En el centro de Gasteiz se erige el Monumento a la Batalla de Vitoria, testigo sigiloso del vitoriano paso del tiempo –fresco ya sabemos– y protagonista de una historia que va más allá de la celebración de la contienda bélica que conmemora. Su construcción, finalizada en 1917, se gestó en un contexto peculiar que deja entrever un trasfondo digno de explorar.

El concurso para elegir al artista responsable de esta obra sorprende por la ausencia de escultores en el jurado. En una época en la que la selección de un escultor para una escultura era un proceso obvio, la falta de especialistas es una curiosa paradoja.

Dentro de este proceso, se presentaron siete proyectos provenientes de diferentes puntos del país. Gabriel Borrás, escultor valenciano radicado en Madrid, fue el vencedor de esa “batalla”, llevándose consigo las 5.000 pesetas de premio. Su estilo, reconocido por su enfoque oficialista, académico y clásico, no dejó de generar comentarios.

La controversia no hizo más que aumentar desde el principio. La inclusión de arquitectos, ingenieros, pintores y políticos en el jurado generó críticas. Y también fue polémico el emplazamiento elegido para situarla. La disputa, lejos de apaciguarse con el tiempo, persiste como una cansina tonadilla en la historia de este monumento.

Más allá de los detalles de su gestación, el Monumento a la Batalla de Vitoria ha pasado a ocupar un lugar en la lista roja de patrimonio en peligro de la asociación Hispania Nostra. Su estado deteriorado, con elementos como gorros, sables y bayonetas dañados o desaparecidos, ha despertado la preocupación de quienes defienden la preservación del patrimonio material.

La inclusión del Monumento a la Batalla de Vitoria en la lista roja resalta su amenaza tangible. La ironía va más allá de su deterioro físico; cuestiona la esencia misma de construir monumentos. La repentina atención e interés en su preservación, no de Hispania Nostra, asociación que defiende el patrimonio de nuestro país, sino de otros agentes públicos y privados, podrían estar motivados más por razones turísticas que por un auténtico compromiso cultural.

Es válido cuestionarnos si, en nuestra aspiración por conservar el pasado, hemos caído en la trampa de mantener monumentos que se convierten en estatuas inmóviles de eventos lejanos, en este caso, una reliquia bélica.

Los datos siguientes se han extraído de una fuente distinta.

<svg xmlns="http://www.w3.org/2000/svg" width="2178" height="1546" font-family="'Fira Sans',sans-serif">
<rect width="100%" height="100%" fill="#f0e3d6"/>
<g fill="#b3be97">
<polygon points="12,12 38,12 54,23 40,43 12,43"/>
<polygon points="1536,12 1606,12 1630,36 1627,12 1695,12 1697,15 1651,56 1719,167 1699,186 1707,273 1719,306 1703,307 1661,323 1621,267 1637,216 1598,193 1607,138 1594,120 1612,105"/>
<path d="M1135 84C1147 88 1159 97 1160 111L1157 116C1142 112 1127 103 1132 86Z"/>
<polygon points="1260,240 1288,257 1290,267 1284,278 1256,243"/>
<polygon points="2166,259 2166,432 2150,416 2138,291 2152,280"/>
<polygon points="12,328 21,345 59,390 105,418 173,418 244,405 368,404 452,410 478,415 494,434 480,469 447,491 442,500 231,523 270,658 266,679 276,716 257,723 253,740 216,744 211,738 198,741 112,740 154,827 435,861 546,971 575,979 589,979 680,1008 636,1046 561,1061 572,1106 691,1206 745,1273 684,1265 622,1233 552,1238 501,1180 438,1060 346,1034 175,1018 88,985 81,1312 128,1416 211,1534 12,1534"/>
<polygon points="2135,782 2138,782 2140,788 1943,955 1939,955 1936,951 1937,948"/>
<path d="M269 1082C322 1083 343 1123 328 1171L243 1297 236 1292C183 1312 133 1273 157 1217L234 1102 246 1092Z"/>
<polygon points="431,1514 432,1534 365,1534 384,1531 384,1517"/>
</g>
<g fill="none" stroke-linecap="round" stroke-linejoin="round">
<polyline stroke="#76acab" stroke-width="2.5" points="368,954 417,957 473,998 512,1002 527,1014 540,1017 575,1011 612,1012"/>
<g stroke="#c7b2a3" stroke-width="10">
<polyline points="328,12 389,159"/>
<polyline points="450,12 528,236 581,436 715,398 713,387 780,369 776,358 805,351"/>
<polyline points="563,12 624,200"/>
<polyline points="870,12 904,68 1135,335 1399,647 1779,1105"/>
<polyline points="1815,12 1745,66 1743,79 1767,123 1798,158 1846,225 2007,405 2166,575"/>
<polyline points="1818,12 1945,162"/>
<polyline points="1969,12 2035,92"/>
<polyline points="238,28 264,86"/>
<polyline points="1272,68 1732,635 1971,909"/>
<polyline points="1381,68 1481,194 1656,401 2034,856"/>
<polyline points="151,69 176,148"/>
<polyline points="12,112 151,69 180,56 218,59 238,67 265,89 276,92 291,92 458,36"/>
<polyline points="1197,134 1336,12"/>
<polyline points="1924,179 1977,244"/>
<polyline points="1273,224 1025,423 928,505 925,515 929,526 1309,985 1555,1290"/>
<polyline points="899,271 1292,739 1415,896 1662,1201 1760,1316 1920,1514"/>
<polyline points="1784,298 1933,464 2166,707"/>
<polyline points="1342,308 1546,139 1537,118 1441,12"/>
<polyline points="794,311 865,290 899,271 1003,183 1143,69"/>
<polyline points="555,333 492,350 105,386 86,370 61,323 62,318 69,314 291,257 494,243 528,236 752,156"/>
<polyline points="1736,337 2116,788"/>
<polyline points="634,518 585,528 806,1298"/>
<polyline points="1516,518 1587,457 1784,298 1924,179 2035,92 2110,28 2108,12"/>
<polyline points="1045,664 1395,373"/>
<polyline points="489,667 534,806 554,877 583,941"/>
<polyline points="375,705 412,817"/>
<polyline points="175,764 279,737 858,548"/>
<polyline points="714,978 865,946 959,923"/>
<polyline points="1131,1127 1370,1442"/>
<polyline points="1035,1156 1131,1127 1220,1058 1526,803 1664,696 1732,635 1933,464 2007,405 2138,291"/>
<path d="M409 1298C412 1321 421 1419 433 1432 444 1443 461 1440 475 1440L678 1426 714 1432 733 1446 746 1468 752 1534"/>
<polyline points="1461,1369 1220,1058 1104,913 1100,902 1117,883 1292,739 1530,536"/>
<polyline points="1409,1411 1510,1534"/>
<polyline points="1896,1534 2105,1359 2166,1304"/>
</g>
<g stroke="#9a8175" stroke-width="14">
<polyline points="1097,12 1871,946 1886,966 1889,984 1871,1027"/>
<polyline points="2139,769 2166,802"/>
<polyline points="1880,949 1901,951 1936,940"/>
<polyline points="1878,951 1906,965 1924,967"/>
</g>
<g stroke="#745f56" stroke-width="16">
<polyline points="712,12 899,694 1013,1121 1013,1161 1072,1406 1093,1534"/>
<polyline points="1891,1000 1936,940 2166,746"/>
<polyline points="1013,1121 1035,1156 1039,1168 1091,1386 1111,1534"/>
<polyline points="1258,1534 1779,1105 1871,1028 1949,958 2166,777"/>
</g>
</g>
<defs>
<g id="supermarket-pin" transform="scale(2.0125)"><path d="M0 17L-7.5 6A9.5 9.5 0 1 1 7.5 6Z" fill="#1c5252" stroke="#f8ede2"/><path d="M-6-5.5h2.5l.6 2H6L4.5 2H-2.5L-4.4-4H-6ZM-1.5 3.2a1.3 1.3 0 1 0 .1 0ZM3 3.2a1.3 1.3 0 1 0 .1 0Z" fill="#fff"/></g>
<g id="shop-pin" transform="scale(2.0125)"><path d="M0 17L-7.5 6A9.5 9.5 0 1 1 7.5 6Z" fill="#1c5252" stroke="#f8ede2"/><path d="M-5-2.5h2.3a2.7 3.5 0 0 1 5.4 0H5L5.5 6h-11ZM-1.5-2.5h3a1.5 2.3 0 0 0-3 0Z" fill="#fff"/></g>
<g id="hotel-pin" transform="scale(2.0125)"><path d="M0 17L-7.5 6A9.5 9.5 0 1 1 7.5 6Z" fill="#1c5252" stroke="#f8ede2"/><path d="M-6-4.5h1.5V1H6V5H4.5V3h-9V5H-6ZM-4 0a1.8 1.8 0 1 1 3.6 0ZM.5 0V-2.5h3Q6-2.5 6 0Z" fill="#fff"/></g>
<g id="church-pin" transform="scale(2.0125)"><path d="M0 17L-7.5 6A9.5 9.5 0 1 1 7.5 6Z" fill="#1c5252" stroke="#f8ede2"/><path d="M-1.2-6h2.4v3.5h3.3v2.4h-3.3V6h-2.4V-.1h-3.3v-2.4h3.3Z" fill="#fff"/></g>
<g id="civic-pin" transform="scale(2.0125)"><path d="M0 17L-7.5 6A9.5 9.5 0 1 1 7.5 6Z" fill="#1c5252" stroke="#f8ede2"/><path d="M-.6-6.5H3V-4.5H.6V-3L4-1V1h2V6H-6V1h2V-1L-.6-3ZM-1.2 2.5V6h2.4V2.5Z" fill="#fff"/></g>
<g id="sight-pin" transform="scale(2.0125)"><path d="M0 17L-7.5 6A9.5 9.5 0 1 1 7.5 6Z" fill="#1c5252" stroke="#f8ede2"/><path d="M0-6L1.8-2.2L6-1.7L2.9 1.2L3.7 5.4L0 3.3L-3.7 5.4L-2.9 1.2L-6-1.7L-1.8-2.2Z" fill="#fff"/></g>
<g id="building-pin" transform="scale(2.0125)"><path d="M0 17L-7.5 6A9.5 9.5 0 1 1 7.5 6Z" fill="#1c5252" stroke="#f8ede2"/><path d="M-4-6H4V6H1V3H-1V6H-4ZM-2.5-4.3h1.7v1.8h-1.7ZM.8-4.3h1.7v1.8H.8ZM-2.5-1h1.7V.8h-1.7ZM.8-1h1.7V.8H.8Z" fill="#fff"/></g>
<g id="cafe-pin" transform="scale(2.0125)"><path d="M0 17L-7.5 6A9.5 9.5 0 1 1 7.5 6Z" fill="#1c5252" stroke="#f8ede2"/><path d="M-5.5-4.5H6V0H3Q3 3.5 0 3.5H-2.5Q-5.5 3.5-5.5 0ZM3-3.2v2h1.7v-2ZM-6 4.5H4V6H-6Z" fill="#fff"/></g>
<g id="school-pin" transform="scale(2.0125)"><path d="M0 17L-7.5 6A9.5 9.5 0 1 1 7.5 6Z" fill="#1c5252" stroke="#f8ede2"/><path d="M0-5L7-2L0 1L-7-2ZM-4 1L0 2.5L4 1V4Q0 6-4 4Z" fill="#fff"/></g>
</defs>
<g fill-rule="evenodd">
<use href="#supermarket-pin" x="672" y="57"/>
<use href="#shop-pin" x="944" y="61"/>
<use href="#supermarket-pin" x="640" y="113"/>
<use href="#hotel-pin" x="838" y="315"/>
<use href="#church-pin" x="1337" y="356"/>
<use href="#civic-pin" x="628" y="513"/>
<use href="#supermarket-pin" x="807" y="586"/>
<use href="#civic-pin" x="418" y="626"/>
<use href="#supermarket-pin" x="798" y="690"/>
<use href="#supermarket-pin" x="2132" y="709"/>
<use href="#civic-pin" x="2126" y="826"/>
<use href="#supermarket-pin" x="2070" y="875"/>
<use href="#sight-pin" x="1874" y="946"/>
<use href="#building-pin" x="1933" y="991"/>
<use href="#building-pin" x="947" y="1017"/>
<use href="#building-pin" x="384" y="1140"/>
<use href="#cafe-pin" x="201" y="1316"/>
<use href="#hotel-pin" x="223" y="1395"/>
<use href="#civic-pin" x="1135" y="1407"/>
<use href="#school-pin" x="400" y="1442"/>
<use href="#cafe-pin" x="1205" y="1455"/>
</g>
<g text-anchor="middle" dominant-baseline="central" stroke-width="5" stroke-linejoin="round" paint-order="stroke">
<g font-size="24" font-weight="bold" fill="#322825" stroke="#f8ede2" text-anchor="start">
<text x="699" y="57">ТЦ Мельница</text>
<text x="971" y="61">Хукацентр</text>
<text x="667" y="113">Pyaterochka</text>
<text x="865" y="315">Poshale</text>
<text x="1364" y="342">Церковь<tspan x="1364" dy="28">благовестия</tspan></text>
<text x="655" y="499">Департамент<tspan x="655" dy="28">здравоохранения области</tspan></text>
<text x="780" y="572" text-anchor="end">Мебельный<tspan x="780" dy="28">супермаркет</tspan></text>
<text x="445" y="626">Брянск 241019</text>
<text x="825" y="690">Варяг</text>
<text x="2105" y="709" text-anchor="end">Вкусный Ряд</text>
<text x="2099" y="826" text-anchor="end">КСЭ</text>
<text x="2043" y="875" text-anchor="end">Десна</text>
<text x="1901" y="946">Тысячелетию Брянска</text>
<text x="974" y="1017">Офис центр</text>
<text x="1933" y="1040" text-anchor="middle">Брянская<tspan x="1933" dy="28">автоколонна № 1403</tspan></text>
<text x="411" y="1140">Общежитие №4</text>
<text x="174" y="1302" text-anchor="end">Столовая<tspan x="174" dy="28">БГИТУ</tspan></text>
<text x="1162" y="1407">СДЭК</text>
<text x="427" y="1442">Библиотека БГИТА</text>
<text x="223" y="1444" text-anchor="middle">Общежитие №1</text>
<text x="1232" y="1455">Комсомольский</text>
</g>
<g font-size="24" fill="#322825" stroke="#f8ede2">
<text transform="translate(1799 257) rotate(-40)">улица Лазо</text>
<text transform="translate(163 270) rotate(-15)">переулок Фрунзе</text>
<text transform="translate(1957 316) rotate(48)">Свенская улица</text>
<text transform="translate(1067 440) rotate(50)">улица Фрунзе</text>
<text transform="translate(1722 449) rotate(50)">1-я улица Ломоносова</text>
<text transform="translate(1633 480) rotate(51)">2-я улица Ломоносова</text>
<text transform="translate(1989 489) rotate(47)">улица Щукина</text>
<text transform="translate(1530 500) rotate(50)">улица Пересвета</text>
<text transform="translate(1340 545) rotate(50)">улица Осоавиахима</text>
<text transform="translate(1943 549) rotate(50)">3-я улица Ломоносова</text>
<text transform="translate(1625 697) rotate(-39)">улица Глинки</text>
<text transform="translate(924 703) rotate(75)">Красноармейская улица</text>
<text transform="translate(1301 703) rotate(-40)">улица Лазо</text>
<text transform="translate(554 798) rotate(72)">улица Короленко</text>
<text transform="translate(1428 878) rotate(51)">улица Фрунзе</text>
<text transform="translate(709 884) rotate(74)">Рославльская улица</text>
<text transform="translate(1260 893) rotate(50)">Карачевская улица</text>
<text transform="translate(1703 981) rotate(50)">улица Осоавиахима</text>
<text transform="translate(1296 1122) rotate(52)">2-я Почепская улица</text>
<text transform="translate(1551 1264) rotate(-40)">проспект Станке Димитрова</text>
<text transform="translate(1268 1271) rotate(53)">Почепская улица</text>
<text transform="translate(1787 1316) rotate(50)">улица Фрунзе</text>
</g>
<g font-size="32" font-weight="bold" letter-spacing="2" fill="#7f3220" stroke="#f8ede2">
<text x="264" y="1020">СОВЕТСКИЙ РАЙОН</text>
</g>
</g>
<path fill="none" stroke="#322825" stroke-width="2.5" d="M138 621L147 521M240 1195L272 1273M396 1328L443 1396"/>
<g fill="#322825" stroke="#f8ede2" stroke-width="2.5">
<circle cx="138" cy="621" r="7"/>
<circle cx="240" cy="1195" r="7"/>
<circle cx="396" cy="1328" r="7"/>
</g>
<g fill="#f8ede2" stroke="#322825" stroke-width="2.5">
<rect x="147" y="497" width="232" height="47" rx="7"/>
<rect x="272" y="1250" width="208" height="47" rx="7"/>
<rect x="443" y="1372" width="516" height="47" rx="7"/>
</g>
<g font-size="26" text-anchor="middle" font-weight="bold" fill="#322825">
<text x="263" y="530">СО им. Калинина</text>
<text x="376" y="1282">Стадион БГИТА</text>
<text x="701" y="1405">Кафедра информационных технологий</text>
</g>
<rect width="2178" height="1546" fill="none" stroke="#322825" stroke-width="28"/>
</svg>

Su inclusión en la lista roja debería ser una llamada de atención para reconsiderar nuestra relación con el patrimonio, no solo desde la perspectiva material, sino también desde la apreciación del arte vivo y la cultura en constante evolución.

El Monumento a la Batalla de Vitoria, con sus imperfecciones físicas y su historia controvertida, se presenta como un microcosmos para reflexionar sobre la conexión entre el arte, la cultura, la historia y nuestra forma de preservarlos. Tal vez sea el momento de cuestionar la necesidad de mantener monumentos que conmemoran eventos bélicos y transformarlos en símbolos de identidad de una ciudad.